Hedwig, the movie and the character therein, is another transgressive story and character that touched me deeply. And while it’s important to note that this is the story of a transgender person (possibly non-binary though this wasn’t a widely used term at the time of the movie’s creation) was written, directed and acted by two cisgender gay men, which has the effect of the depiction being clumsy and somewhat ignorant while also well intentioned. As a messy non-binary person who hasn’t always treated those around them with the greatest kindness or care, I found Hedwig validating and the movie allowed me to consider myself and my own actions from another perspective. Hedwig does and says some pretty awful things in the pursuit of her goal, she withholds the passports of her band members, is continuously awful to her current husband, gets entangled in a brawl, stalks and harasses her ex Tommy and the people who work for him. And that’s not to mention to contentious relationship between her and the teenaged Tommy which is a part of the movie that I do have criticisms of, while her sexual grooming of Tommy is detestable and disgusting, her grooming of him to become her ideal of a rockstar and lover is interesting and important to Hedwig and Tommy’s characters. It’s a story about someone who looks for love everywhere else but within themselves and when she finally looks within, giving up on her obsessions and vain attempts to regain something she never really had, she lets go of all these toxic beliefs and that allows her to grow as a person and to begin to right her wrongs. Without much of the things that make her imperfect and problematic, Hedwig’s story would not be half as impactful.

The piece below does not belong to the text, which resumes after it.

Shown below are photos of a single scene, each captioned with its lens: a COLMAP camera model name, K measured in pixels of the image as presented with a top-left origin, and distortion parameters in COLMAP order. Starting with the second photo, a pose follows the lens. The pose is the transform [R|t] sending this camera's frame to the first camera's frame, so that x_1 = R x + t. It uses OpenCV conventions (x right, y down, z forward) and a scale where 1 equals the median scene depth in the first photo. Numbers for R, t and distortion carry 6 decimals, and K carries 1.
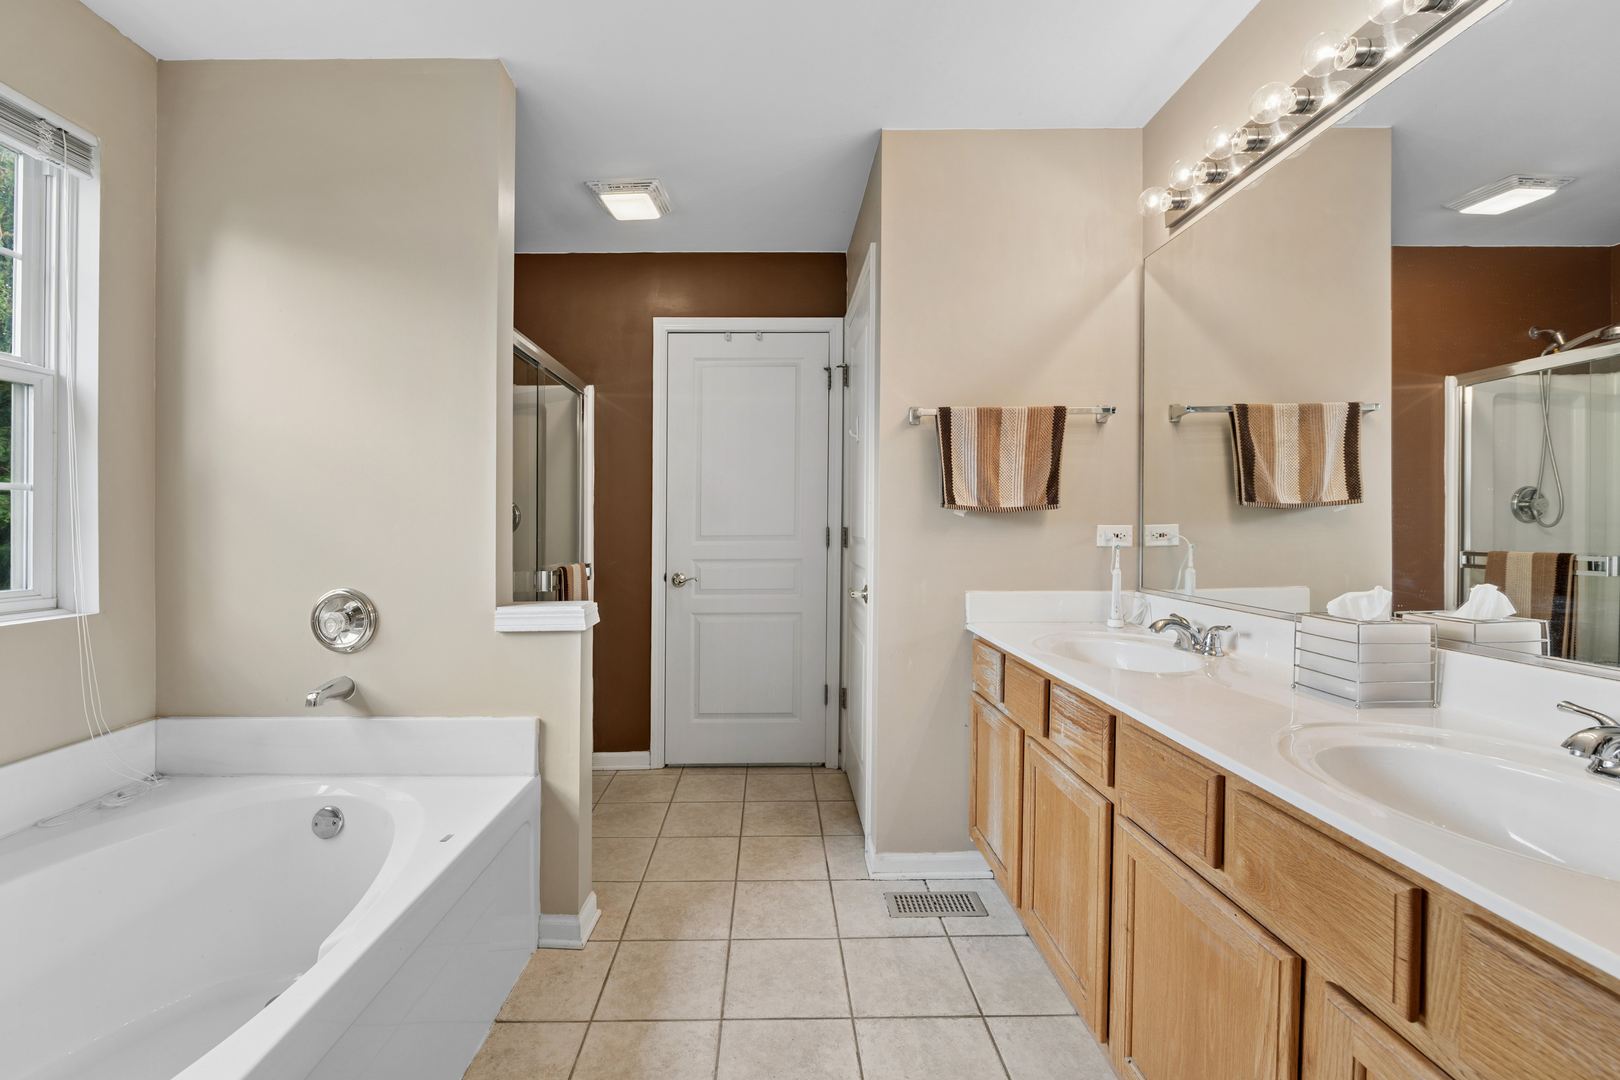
lens RADIAL K [[673.3, 0, 804.4], [0, 673.3, 526.7], [0, 0, 1]] dist [-0.001187, -0.000153]
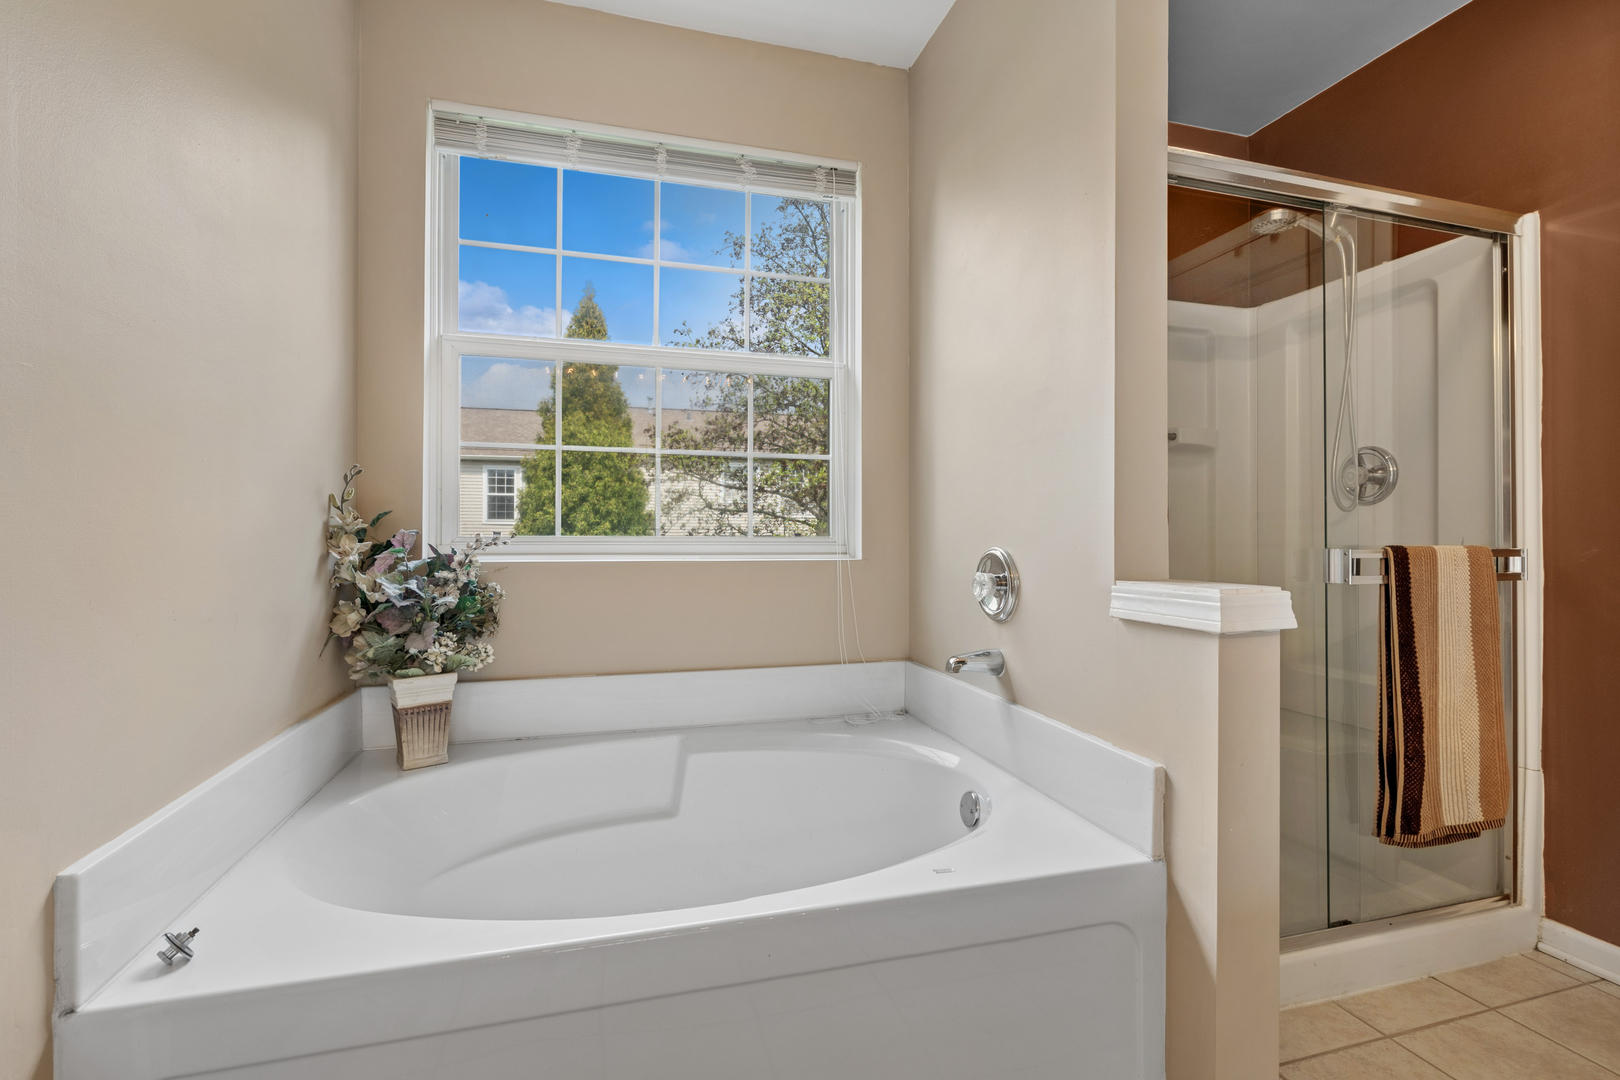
lens RADIAL K [[737.9, 0, 811.8], [0, 737.9, 530.1], [0, 0, 1]] dist [-0.000630, -0.000211]
pose [[0.240122, -0.006558, -0.970720, 0.180211], [-0.005950, 0.999948, -0.008227, 0.078928], [0.970724, 0.007751, 0.240071, 0.541300]]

One character does not represent a whole community, they cannot and they should not. This phenomenon of needing a character to be a paragon of whatever identity they’re representing has only come about because of a severe lack of diverse characters in media to date. While this is getting better there’s still a long way to go.

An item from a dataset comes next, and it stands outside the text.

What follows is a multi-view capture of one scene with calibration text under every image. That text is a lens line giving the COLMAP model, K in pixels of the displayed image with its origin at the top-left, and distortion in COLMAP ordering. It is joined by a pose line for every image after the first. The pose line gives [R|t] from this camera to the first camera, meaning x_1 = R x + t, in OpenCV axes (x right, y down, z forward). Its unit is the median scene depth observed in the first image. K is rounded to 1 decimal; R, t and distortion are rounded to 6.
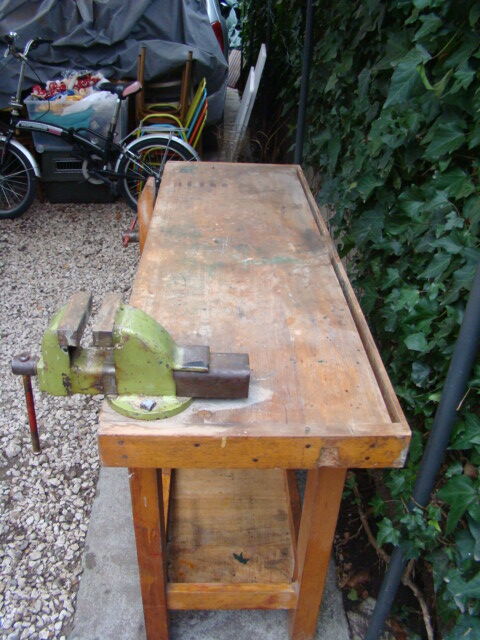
lens RADIAL K [[594.5, 0, 240.0], [0, 594.5, 320.0], [0, 0, 1]] dist [-0.173169, 0.106292]
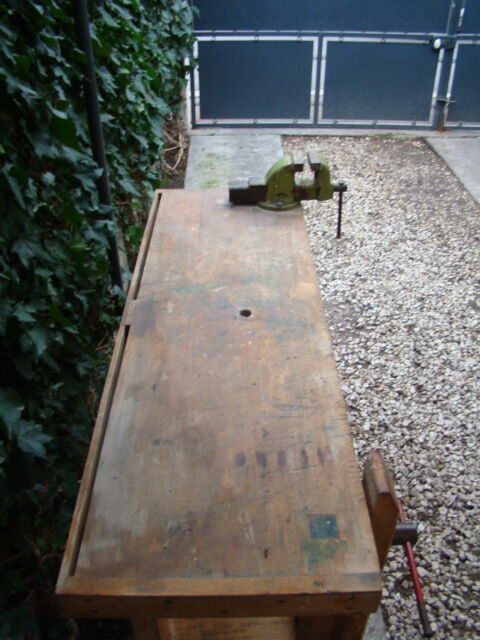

The goal of diverse representation is not to create the one prefect representation of a specific identity and to stop there, it is instead to have as many varying characters of all kinds of people as there have historically been for able-bodied, straight, white, cisgender men. It’s important that people are able to see how different we are, to have experiences of people who are different from them, and arguably more important that people are able to see themselves in fiction too.